Just days after the bill passed, I addressed the 12,000 teachers and public servants who were rallying at the state Capitol. I told them that while the governor does not keep his promises, I do.

I then sued to void the sewer bill.

The Supreme Court ruling fully and finally voids it, and clearly states that Gov. Bevin and the General Assembly violated the Constitution.

The ruling is a landmark win for our teachers, police officers, firefighters, social workers, EMS and countless more public servants and retirees.

The decision by members of Kentucky's highest court is also a win for good government and transparency. It sends a message that when lawmakers hide their actions from the public and refuse to respect the Constitution, those actions will be overturned as illegal.

In the 2018 legislative session, the General Assembly tried to pass pension reform legislation in a transparent manner - as Senate Bill 1 - but the public rose up and defeated it.

What lawmakers did next might be the most egregious betrayal of the public's trust we have seen in Kentucky -they turned an 11-page sewer bill into a 291-page pension bill and rammed it through both the House and Senate in just six hours.

Kentuckians were outraged.

Over 12,000 teachers, firefighters and other public servants marched on the state Capitol because their government tricked and betrayed them.

After this march, Gov. Bevin attacked these public servants, accusing them of causing the abuse or addiction of children.

Alongside the Kentucky Education Association and the Fraternal Order of Police, I fought for more than seven months to undo the governor's unconstitutional actions.

Let me be clear - the court's decision and our fight for the people of Kentucky should be a lesson to all our public officials that we will stop any attempts by them in the future to shut our people out of the legislative process.

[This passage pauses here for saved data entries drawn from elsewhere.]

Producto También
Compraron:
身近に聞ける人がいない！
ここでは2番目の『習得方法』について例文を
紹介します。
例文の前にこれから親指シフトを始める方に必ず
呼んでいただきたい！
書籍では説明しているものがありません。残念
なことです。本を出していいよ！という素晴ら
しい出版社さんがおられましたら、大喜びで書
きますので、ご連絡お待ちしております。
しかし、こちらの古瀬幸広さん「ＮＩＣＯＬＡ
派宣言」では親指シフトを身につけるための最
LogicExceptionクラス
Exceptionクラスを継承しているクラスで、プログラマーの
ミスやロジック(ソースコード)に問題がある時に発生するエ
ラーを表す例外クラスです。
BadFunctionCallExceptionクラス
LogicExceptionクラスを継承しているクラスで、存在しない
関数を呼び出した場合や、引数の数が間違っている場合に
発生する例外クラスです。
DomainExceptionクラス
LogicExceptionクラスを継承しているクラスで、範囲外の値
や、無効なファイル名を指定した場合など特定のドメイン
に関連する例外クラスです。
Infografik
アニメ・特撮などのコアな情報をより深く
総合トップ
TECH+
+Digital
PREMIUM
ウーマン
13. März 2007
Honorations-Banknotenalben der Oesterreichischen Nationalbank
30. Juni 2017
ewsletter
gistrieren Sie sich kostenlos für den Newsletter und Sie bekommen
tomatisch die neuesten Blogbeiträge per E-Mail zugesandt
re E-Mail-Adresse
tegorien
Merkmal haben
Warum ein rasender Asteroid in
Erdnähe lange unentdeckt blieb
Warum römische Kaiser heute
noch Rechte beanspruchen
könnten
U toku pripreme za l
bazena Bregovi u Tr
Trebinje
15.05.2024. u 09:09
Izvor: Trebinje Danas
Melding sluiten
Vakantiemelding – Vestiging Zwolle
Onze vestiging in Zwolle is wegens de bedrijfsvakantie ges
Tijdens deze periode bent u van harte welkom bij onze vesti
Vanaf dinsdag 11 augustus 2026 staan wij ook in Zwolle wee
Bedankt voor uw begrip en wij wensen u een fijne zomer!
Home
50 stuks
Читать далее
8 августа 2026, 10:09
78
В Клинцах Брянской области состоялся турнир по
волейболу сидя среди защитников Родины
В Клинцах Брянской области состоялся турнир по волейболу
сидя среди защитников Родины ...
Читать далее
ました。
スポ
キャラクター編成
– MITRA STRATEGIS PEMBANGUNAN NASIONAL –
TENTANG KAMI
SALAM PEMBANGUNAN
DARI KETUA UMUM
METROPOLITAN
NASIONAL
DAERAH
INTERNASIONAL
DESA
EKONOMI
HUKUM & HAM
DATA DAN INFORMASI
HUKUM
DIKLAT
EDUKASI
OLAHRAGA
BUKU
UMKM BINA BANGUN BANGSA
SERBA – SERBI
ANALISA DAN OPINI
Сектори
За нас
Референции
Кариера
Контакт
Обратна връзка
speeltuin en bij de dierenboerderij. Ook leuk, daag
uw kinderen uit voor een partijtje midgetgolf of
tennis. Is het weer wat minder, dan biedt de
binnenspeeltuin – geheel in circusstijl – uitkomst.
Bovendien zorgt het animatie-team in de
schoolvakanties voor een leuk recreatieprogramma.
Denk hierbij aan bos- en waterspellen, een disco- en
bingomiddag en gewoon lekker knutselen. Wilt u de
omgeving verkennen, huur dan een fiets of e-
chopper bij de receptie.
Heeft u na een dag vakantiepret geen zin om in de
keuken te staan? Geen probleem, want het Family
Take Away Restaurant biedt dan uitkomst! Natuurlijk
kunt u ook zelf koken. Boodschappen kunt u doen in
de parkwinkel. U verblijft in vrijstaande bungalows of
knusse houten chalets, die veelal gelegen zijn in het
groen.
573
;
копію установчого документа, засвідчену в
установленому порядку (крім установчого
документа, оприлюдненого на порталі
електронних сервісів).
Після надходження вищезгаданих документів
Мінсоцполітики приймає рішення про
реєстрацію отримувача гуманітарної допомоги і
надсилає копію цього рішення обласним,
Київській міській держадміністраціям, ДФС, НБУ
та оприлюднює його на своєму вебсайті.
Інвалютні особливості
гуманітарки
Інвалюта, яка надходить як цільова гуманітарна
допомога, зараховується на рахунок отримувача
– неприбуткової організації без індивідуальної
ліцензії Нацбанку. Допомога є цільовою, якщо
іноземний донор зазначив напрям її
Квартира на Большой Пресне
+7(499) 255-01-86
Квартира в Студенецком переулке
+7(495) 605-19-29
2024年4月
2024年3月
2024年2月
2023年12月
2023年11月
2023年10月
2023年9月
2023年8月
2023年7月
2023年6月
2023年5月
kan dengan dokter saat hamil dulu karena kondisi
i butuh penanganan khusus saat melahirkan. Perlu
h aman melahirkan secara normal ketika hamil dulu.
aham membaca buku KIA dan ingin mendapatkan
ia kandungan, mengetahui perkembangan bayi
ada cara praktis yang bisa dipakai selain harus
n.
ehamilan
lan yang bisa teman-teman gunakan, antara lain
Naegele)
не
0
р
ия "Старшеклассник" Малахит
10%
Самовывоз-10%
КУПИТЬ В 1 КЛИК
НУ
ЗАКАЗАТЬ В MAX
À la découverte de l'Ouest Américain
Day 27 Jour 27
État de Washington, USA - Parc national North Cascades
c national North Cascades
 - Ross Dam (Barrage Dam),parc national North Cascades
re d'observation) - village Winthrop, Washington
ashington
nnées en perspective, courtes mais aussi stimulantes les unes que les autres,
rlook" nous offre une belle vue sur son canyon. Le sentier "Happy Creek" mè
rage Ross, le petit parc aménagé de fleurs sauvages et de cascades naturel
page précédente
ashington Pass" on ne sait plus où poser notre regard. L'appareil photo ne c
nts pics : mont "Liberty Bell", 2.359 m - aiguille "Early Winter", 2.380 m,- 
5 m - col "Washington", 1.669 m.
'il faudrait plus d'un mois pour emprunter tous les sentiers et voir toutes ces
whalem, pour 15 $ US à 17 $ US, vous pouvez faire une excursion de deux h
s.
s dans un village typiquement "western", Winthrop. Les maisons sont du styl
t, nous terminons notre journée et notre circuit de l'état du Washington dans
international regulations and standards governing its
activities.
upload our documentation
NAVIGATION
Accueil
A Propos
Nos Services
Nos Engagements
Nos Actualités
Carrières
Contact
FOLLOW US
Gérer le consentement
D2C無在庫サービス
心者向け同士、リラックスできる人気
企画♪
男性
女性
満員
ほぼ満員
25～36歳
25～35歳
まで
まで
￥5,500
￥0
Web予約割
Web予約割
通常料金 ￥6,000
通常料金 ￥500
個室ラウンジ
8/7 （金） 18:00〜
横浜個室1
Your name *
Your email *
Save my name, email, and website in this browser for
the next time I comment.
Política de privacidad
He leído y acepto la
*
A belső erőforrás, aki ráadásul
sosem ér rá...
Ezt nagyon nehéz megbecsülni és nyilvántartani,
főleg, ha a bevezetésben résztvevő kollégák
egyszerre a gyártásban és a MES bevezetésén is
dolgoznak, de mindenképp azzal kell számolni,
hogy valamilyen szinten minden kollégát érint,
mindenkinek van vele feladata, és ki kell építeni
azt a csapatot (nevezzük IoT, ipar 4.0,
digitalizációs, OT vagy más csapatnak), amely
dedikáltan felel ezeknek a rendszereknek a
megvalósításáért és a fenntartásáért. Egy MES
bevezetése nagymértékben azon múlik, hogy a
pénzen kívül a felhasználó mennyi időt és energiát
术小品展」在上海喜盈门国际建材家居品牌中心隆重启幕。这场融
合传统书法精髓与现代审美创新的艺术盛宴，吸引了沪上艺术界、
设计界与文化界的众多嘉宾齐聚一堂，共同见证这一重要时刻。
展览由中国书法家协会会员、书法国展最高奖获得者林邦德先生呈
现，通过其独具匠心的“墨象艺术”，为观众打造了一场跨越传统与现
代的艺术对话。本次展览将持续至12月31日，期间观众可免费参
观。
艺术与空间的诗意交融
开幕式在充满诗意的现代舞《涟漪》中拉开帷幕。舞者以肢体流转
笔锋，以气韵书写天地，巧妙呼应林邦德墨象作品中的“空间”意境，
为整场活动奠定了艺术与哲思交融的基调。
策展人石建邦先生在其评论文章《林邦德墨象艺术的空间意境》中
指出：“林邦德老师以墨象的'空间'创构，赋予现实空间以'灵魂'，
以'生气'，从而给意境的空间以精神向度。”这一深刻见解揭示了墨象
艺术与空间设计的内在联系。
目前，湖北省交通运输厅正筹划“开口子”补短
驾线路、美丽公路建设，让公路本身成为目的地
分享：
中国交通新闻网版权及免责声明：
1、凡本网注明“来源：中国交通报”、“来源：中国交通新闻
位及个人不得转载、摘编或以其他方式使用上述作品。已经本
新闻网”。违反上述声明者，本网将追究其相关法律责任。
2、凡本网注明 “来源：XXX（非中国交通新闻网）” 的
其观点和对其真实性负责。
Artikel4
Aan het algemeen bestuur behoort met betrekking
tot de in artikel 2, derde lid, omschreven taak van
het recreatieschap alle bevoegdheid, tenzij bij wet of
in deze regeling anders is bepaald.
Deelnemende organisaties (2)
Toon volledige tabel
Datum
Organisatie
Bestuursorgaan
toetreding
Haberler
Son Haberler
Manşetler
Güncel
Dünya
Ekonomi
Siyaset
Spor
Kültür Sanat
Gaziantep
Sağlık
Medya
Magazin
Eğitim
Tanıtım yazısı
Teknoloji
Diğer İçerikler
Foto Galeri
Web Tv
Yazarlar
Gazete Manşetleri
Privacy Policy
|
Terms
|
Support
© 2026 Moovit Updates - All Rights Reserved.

Kentuckians deserve a government that acts in an open, honest and transparent way, and government must honor its promises and abide by its contracts, just like every Kentucky family does.

And Kentuckians deserve a governor who doesn't resort to name calling and scare tactics, claiming our defeat of their "pension reform" will destroy the very fabric of Kentucky.

This type of bullying and name-calling is an attempt to control the message because the governor and lawmakers denied the people of Kentucky the truth on how their "pension reform" was going to financially hurt our state at a time when we cannot afford to waste a single taxpayer dollar.

Yes, we must address our pension system. But the answer to a problem is never to break the law or to trick the public.

Lawmakers engaged in transparent, bipartisan reform in 2013. They should do so again by coming together, passing expanded gaming, and dedicating 100 percent of the revenue to our pension systems.

What we witnessed by the governor and lawmakers in the 2018 regular session is illegal and beneath the oath each elected official took to the Constitution of the Commonwealth of Kentucky.

They might not keep their promises, but I do.